Quid de ces T-shirts à 4,99 euros, un prix peu compatible avec des conditions de travail décentes pour les ONG? Tout tient à “l’efficacité” du modèle: “Nos coûts sont bas car le prix d’un vêtement est obéré par le coût du risque d’invendus qu’il faut intégrer” et la gestion des stocks, ce sur quoi rogne SheIn, réplique le responsable. “Notre objectif est de rendre la beauté de la mode accessible à tous”, appuie-t-il.
Plateforme de seconde main aux Etats-Unis, laboratoire de recherche de nouvelles matières, intégration de matière recyclée, SheIn fait des efforts.
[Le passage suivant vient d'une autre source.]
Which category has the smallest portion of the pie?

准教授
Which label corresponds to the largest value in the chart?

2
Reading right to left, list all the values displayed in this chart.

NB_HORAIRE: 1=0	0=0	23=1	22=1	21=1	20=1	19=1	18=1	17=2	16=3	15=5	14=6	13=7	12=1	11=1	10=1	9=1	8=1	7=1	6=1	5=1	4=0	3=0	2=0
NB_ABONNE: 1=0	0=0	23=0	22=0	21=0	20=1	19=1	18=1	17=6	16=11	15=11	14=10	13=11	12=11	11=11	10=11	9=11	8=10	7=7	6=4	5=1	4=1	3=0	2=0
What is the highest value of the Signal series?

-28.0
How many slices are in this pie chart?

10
Mais interrogé sur le manque d’informations disponibles en ligne pour les consommateurs sur ces vêtements faits à partir de matière recyclée, M. Pernot-Day avoue que “la question est pertinente” et qu’il la fera “remonter aux équipes”.
“Nous allons nous mettre en conformité”
Comment être sûr, alors, que SheIn se plie aux réglementations en matière de traçabilité? Le responsable explique que SheIn “est très connecté, technologiquement parlant” avec ses fournisseurs.
SheIn indique avoir transmis la liste des substances interdites à ces derniers (la marque a déjà été épinglée par la Répression des fraudes française à ce sujet), avoir réalisé jusqu’à 300.000 tests chimiques en 2023 et utiliser les services d’Oritain, une société d’analyse de produits avec laquelle travaille également le gouvernement américain. “Nous avons dix ans, nous apprenons encore”, se défend-il.
Lire aussi | Pourquoi le prêt-à-porter est en (grande) difficulté
“Notre défi, c’est que nous avons beaucoup de produits, beaucoup de fournisseurs”, admet Peter Pernot-Day qui réaffirme que SheIn “n’a pas de fournisseurs dans la région du Xinjiang” (nord-ouest de la Chine), où des associations l’accusent d’avoir recours au travail forcé des Ouïghours.
Un groupe de parlementaires américains vient de son côté de demander au gendarme de Wall Street d’exiger une enquête indépendante sur le travail des Ouïghours à l’encontre de plusieurs groupes, dont SheIn.
“Nous utilisons une sorte de ‘liste noire’ publiée par le gouvernement américain” pour vérifier la probité des partenaires, assure M. Pernot-Day. Et concernant le plagiat ? “En cas de plainte, si avérée, on retire le produit”, affirme le responsable, qui souligne que la propriété intellectuelle est “une question juridique difficile” et qui note “une réduction du nombre de plaintes”. Immanquablement associé à la Chine, SheIn craint-il d’être le nouveau Tik-Tok ? “Nous sommes une société basée à Singapour”, répond M. Pernot-Day.